However, as a Guardian, you are not only asked, you are expected, to behave above the ethics and morals in the world. So, the reason these dilemmas come up is that in order to become your most spiritually effective self, you are not only asked to buy into the ethics and morals, you are asked to use them as a springboard to move higher. So when I say it’s all just illusion, and it’s all just made up by humanity for different forms of manipulation, there are Guardians who automatically say, “Wait a minute! You tell us we must be impeccable. We are stuck with the Law of Karma with regard to all of these behaviors. If they are not rules, why are we expected to move beyond them?” And of course that’s what Guardianship at this time of transition is all about: creating the doorway that allows building one set of principles into the new—what will be.

It would seem that religious and spiritual leaders, even with the best of intentions, guide their followers in ways that can lead to horrible results. How can we understand these higher principles that Guardians should be using without reference to spiritual authorities such as yourself? How do we know within ourselves how Source “thinks” without reference to what you tell us or an Arabian sheik tells us?

You, as a Guardian, you as humanity, you as readers, you as the world as a whole at this point in time, you are always seeking that which affirms your personal experience. You will always seek those who think like you do, express like you do.
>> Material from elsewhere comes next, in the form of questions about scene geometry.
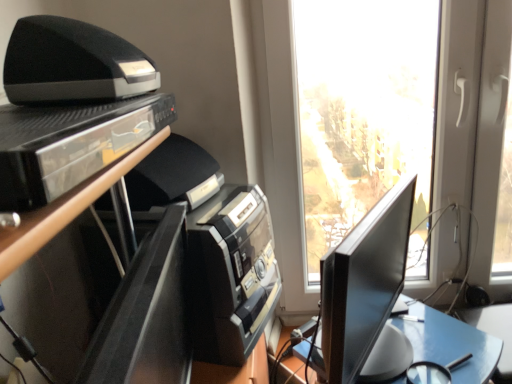
Question: From the image's perspective, is black glossy shelf at upper left beneath black glossy monitor at right?

Choices:
 (A) yes
 (B) no

Answer: (B)

Question: Is black glossy shelf at upper left in contact with black glossy monitor at right?

Choices:
 (A) yes
 (B) no

Answer: (B)

Question: Could you tell me if black glossy shelf at upper left is facing black glossy monitor at right?

Choices:
 (A) no
 (B) yes

Answer: (A)

Question: Is black glossy shelf at upper left taller than black glossy monitor at right?

Choices:
 (A) no
 (B) yes

Answer: (A)

Question: From the image's perspective, does black glossy shelf at upper left appear higher than black glossy monitor at right?

Choices:
 (A) yes
 (B) no

Answer: (A)

Question: Can you confirm if black glossy shelf at upper left is smaller than black glossy monitor at right?

Choices:
 (A) no
 (B) yes

Answer: (B)

Question: Is black glossy shelf at upper left positioned in front of black glossy entertainment center at left?

Choices:
 (A) yes
 (B) no

Answer: (A)

Question: Considering the relative positions of black glossy shelf at upper left and black glossy entertainment center at left in the image provided, is black glossy shelf at upper left to the left of black glossy entertainment center at left from the viewer's perspective?

Choices:
 (A) yes
 (B) no

Answer: (A)

Question: Can you confirm if black glossy shelf at upper left is thinner than black glossy entertainment center at left?

Choices:
 (A) yes
 (B) no

Answer: (A)

Question: Are black glossy shelf at upper left and black glossy entertainment center at left far apart?

Choices:
 (A) no
 (B) yes

Answer: (A)

Question: Can you confirm if black glossy shelf at upper left is positioned to the right of black glossy entertainment center at left?

Choices:
 (A) yes
 (B) no

Answer: (B)

Question: Is black glossy shelf at upper left completely or partially outside of black glossy entertainment center at left?

Choices:
 (A) no
 (B) yes

Answer: (B)

Question: Is black glossy monitor at right positioned with its back to black glossy shelf at upper left?

Choices:
 (A) yes
 (B) no

Answer: (B)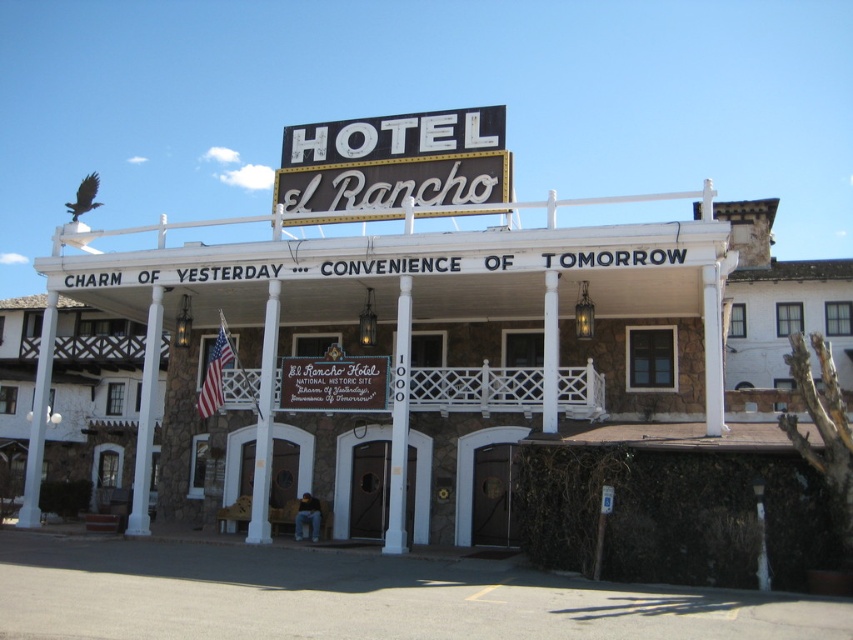
Can you confirm if brown wooden sign at center is positioned below white stone pillar at center?

No.

Is brown wooden sign at center wider than white stone pillar at center?

No, brown wooden sign at center is not wider than white stone pillar at center.

Is point (294, 401) positioned in front of point (138, 436)?

Yes, point (294, 401) is closer to viewer.

Where is `brown wooden sign at center`? The image size is (853, 640). brown wooden sign at center is located at coordinates (334, 381).

Can you confirm if wooden beams at lower left is wider than white wood pillar at left?

Correct, the width of wooden beams at lower left exceeds that of white wood pillar at left.

Is wooden beams at lower left positioned in front of white wood pillar at left?

No.

Where is `wooden beams at lower left`? Image resolution: width=853 pixels, height=640 pixels. wooden beams at lower left is located at coordinates (93, 396).

Can you confirm if metallic gold sign at center is positioned above brown wooden sign at center?

Yes, metallic gold sign at center is above brown wooden sign at center.

Who is higher up, metallic gold sign at center or brown wooden sign at center?

Positioned higher is metallic gold sign at center.

Which is behind, point (318, 208) or point (331, 394)?

The point (318, 208) is behind.

This screenshot has width=853, height=640. Find the location of `metallic gold sign at center`. metallic gold sign at center is located at coordinates (395, 161).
It takes a function of mastery to be able to leave that behind and enjoy a person who thinks very differently than you do.

Most humans have a tendency to believe what they think and what they do is right, and they will seek out those teachers and teachings that affirm their version of right. Thus, in this world at any given time, there is not any one version of “Truth.” There are a multitude of versions available for humanity to say, “That one is my truth,” or “That one is my truth, and I will defend it to the death.” Because it’s based on, but wa-a-ay separated from, that internal knowing of what is Truth. Which is why I regularly say, “Don’t pay attention to the messenger. Pay attention to the message. Run it through your heart. If you find that this is a truth worth paying attention to, do so, and if not, run as far as you can as fast as you can.”

There is no Truth in form beyond eight thousand versions of “live love,” each version dependent upon the cultural and individual mores that define living that love.

So, are there absolute rules by which we should govern our lives, and to what extent is life about developing these rules, individually, racially, or culturally, for ourselves?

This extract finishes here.